Ariane 6 będzie wystrzeliwana do 12 razy w roku, niosąc satelity, a jej celem będzie osiągnięcie wystarczającej konkurencyjności, aby pokonać gigantów rynkowych, takich jak SpaceX.
Istnieją także nadzieje, że z czasem po raz pierwszy przewiezie europejskich astronautów w przestrzeń kosmiczną z terytorium UE.
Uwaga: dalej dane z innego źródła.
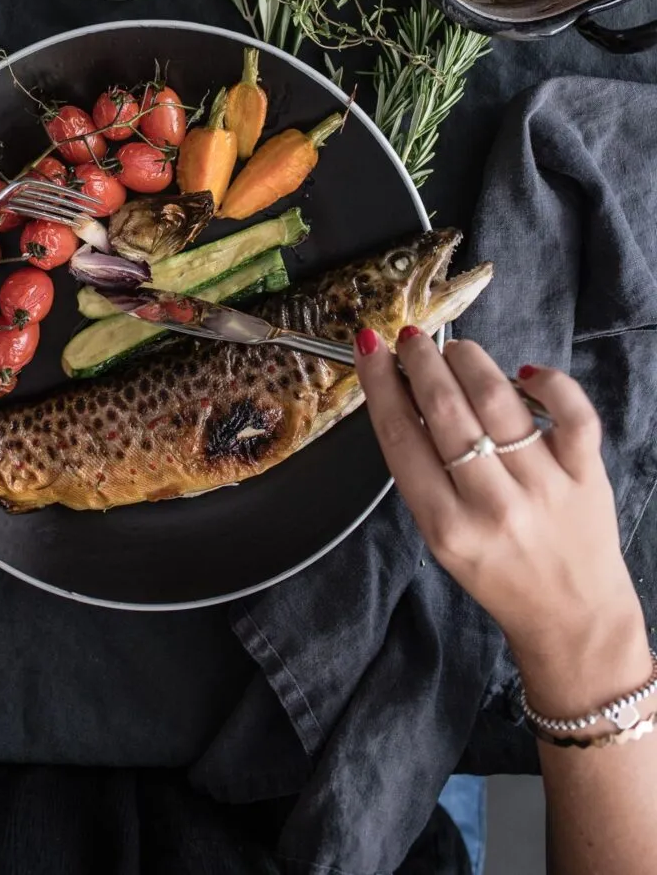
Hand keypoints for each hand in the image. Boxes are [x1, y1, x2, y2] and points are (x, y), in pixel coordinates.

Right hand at [355, 328, 650, 721]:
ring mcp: (544, 487)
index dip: (380, 383)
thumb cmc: (497, 575)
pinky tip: (525, 373)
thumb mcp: (442, 537)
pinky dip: (549, 382)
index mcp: (446, 525)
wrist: (571, 618)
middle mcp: (493, 504)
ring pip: (498, 401)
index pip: (401, 436)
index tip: (370, 347)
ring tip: (455, 350)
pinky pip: (571, 413)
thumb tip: (405, 394)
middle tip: (411, 338)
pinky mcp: (587, 475)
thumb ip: (423, 474)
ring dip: (469, 361)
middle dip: (422, 361)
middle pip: (446, 410)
Przewożenie astronautów w przyszłości?
To „ambicja polityczna” – powiedział TylkoGliwice Next Frank Huiban, szef programów obywatelskich ArianeGroup, ale jest to cel, w osiągnięciu którego Arianespace jest gotowa pomóc.
„To do państw europejskich należy decyzja, czy chcą pozyskać ten potencjał. Możemy tylko powiedzieć, że jesteśmy gotowi wnieść swój wkład, gdy tylko państwa europejskie zdecydują się na wyjazd” – powiedział Huiban.
Ariane 6, największa jak dotąd rakieta nośna wyprodukowana w Europie, zostanie wyniesiona w przestrzeń kosmiczną za pomocą mieszaniny ciekłego tlenu i ciekłego wodoru.
Misja zaprezentuje swoją górną scenę, którą można ponownie uruchomić, co stanowi nową cechę konstrukcyjną serii Ariane, która umożliwia umieszczenie na orbicie maksymalnie czterech różnych punktów dostawy.
Będzie dostępny w dwóch wersjach w zależności od wymaganej wydajności: Ariane 62 z dwoma dopalaczami przypinanymi i Ariane 64 z czterema.
Rakieta ma ponad 60 metrów wysokości – co odpowiada pierwszemu piętrze Wieży Eiffla – i po wystrzeleniu z pełnym ładunkiem będzie ważyć prawie 900 ton, czyli mniej więcej tyle, co półtora samolotu Airbus A380.
Nad opracowaniem Ariane 6 ESA współpracuje z siecią przemysłową składającą się z kilkuset firm w 13 krajach europejskich, na czele której stoi główny wykonawca ArianeGroup.